A compact collection of essays blending literary criticism, theatrical memoir, and cultural reflection. The author examines poetic tradition and symbolism, offers close readings of earlier poets such as Edmund Spenser, critiques contemporary drama and playwrights including Lady Gregory and J. M. Synge, and reflects on the artist’s social role as prophet, priest, and king. Short pieces probe saints, asceticism, the religious foundations of symbolic art, and the bodily energies that give drama its force.

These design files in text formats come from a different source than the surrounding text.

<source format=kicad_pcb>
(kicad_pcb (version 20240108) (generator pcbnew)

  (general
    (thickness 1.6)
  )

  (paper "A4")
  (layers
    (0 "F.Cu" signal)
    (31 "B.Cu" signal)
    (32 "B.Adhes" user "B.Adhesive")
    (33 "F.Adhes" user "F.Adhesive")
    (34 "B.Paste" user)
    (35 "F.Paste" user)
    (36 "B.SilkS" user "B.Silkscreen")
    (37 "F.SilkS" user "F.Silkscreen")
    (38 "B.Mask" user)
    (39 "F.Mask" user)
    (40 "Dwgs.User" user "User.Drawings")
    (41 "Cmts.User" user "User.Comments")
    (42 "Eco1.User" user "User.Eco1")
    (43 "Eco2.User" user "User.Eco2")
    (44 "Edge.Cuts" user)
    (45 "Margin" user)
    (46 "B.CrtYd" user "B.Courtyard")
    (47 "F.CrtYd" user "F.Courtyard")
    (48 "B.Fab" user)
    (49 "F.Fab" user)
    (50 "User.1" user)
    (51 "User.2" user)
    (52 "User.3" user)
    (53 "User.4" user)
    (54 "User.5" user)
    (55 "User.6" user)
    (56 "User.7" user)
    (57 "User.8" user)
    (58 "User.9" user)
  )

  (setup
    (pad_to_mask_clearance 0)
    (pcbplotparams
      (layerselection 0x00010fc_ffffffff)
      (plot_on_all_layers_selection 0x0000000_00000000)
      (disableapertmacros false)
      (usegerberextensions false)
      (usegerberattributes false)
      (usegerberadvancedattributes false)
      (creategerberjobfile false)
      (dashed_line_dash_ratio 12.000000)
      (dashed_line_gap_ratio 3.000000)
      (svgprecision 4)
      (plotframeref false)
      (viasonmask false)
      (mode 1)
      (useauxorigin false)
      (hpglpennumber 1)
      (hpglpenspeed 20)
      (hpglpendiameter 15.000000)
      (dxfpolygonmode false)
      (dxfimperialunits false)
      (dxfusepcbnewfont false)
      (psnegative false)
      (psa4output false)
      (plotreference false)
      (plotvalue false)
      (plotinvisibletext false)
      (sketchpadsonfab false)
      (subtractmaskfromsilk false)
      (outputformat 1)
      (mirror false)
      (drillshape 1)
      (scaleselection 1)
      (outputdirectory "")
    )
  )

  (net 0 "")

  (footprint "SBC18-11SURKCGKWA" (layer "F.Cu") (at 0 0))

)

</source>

Personal anecdotes about performances, convents, and provincial audiences illuminate broader arguments about reconnecting imaginative life with ordinary people, and the volume closes with brief critical notes and a bibliography.

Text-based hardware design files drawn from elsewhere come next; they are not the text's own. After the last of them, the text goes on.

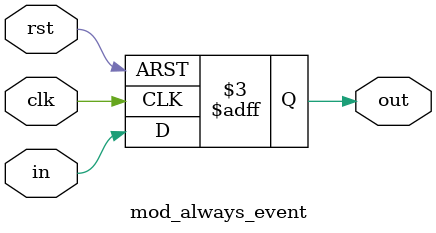
<source format=sv>
module mod_always_event (
    output logic out,
    input logic clk,
    input logic rst,
    input logic in
);
    always @(posedge clk or negedge rst) begin
        if (!rst) begin
            out <= 1'b0;
        end else begin
            out <= in;
        end
    end
endmodule


</source>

THE PRAISE OF OLD WIVES’ TALES

An art may become impersonal because it has too much circumstance or too little, because the world is too little or too much with it, because it is too near the ground or too far up among the branches. I met an old man out fishing a year ago, who said to me, ‘Don Quixote and Odysseus are always near to me’; that is true for me also, for even Hamlet and Lear and Œdipus are more cloudy. No playwright ever has made or ever will make a character that will follow us out of the theatre as Don Quixote follows us out of the book, for no playwright can be wholly episodical, and when one constructs, bringing one’s characters into complicated relations with one another, something impersonal comes into the story. Society, fate, ‘tendency,’ something not quite human, begins to arrange the characters and to excite into action only so much of their humanity as they find it necessary to show to one another. The common heart will always love better the tales that have something of an old wives’ tale and that look upon their hero from every side as if he alone were wonderful, as a child does with a new penny. In plays of a comedy too extravagant to photograph life, or written in verse, the construction is of a necessity woven out of naked motives and passions, but when an atmosphere of modern reality has to be built up as well, and the tendency, or fate, or society has to be shown as it is about ourselves, the characters grow fainter, and we have to read the book many times or see the play many times before we can remember them. Even then they are only possible in a certain drawing-room and among such and such people, and we must carry all that lumber in our heads. I thought Tolstoi’s ‘War and Peace’ the greatest story I had ever read, and yet it has gone from me; even Lancelot, ever a shadow, is more visible in my memory than all its substance.